(708) Sentindo o foco sensorial, das nossas percepções subjetivas.

1. “Os sentimentos são invisíveis, nós podemos apenas enxergar seus vestígios e sinais aparentes, mas nunca a intensidade de seu fluxo misterioso. Isso prova que, mesmo que algo seja invisível, continua sendo real.”
2. “Procure dar razão aos seus sentimentos, para que sua alma possa encontrar a orientação adequada neste momento, em que precisa tomar algumas decisões. Os sentimentos são puros, não se intoxicam com raciocínios.”

Nesta sua participação de número 175, em nossa caminhada para o “autoconhecimento” – uma trajetória de transformações interiores, são palavras do astrólogo Oscar Quiroga em duas previsões astrológicas do seu horóscopo divulgado hoje, dia 21/02/2026, com esta introdução:

– “A Vida é um mistério no qual nos movimentamos e experimentamos ser, e é de operação imparcial, sem preferências, pois, brinda com suporte para o que apreciamos e também para o que abominamos.
Poderia te dizer, com licença poética, que a Vida é o que acontece enquanto estamos preocupados e ensimesmados com nossas angústias, ou entretidos com os vídeos das redes sociais, porém, a Vida é tudo, absolutamente tudo, somos nós refletindo e somos nós perdendo tempo também, a Vida contempla absolutamente tudo.
Agora, conseguir perceber com a mesma imparcialidade que a Vida opera, esse é o maior objetivo que um ser humano pode almejar, porque ao conseguir ter essa percepção, o humano pode ser sério ou pode perder tempo, mas nada nem ninguém o amarrará, é o humano livre.”

Pergunto para você, o que podemos acrescentar? A minha resposta é “nada”. Considero Quiroga um ser humano iluminado, e muito consciente da sua missão nesta dimensão de vida. O que me motivou escolher as suas duas previsões que selecionei para iniciar este nosso encontro, foi o fato que em meus momentos de indecisão aprendi escutar mais os meus sentimentos, do que os meus conhecimentos adquiridos. Vejam que interessante: No seu artigo “Filosofia e coflito subjetivo”, esclarece Daniel Borgoni, pesquisador de pós-doutorado de Filosofia da USP:
– “A filosofia, disse Aristósteles, nasce do espanto, uma perplexidade que surge quando miramos nossos olhos no mundo e nos perguntamos “por que é, “o que é” e “como é”. Embora necessário, o espanto filosófico não é condição suficiente para a filosofia, na medida em que a pessoa que a ela se dedica deve passar por vários enfrentamentos. Um deles é de ordem cognitiva, diz respeito ao esforço que a pessoa tem de fazer para entender o encadeamento lógico do pensamento da autora ou do autor que está lendo, por exemplo.”

Por sua vez, peço sua atenção para estas considerações de João de Fernandes Teixeira, que também possui formação em Filosofia: -“Estados mentais são subjetivos, ou seja, experimentados em primeira pessoa. Quando sinto uma dor posso até descrevê-la para o médico, mas a sensação é intransferível, as palavras nunca chegam a descrevê-la na sua totalidade ou na forma que sua intencidade possa ser precisamente determinada por outra pessoa. Tampouco adiantaria um neurocientista descrever os circuitos cerebrais responsáveis pela dor. Quando eles são ativados, podemos saber que a pessoa sente dor, mas são insuficientes para determinar quão intensa ela é.”

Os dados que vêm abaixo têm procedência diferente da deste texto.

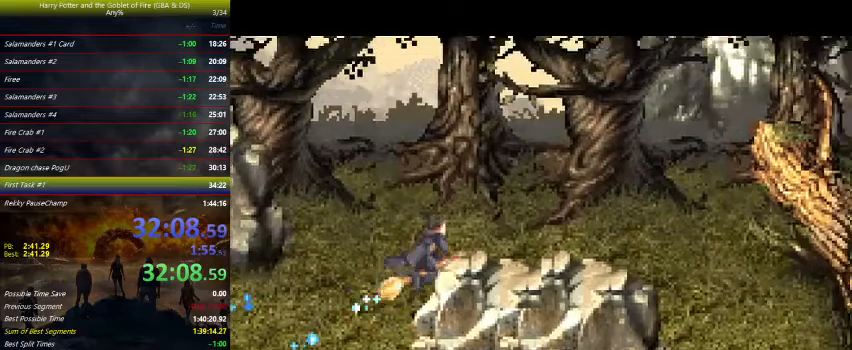
{"keys": ["right"], "events": [[333, "down", "down"], [400, "down", "up"]]}
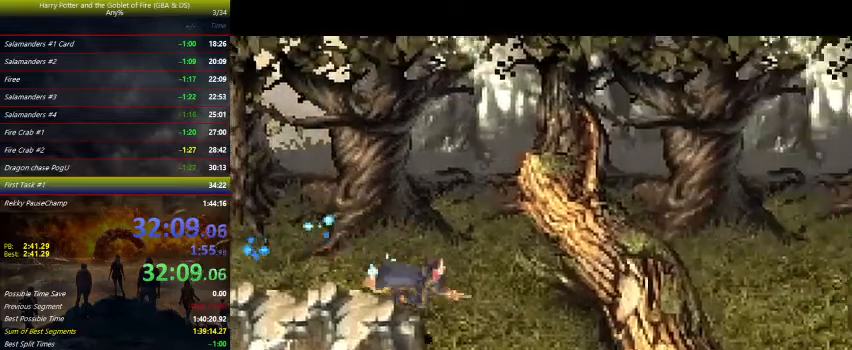
{"keys": ["right"], "events": [[267, "z", "down"], [367, "z", "up"]]}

Termino, com esta informações do médico e psicoterapeuta junguiano, Carlos São Paulo: – “Jung chamou de funções psíquicas irracionais aquelas que nos fazem perceber o mundo além da lógica e da razão. Há dois grandes grupos nessa categoria: sensação e intuição. O primeiro atende bem à “organização vertical” e percebe o mundo por meio dos cinco sentidos. É uma sensação determinada sobretudo pelo objeto. Para os que estão nesse grupo, “nada exite além do concreto e do real; considerações sobre ou além disso são aceitas apenas enquanto fortalecem a sensação. Os intuitivos absorvem os fenômenosque presenciam de forma subliminar à consciência e só vai perceber que está se orientando de modo acertado, sem ter consciência das etapas, quando finalmente tem seu momento de intuição. Por ter a função sensação subliminar à consciência eles sentem a tarefa desagradável por estarem focando no resultado final e sofrem com isso.”

Pensen nisso!

Notas:
1. A reprodução parcial ou total de qualquer parte desta mensagem, dependem de prévia autorização (Lei nº 9.610/98).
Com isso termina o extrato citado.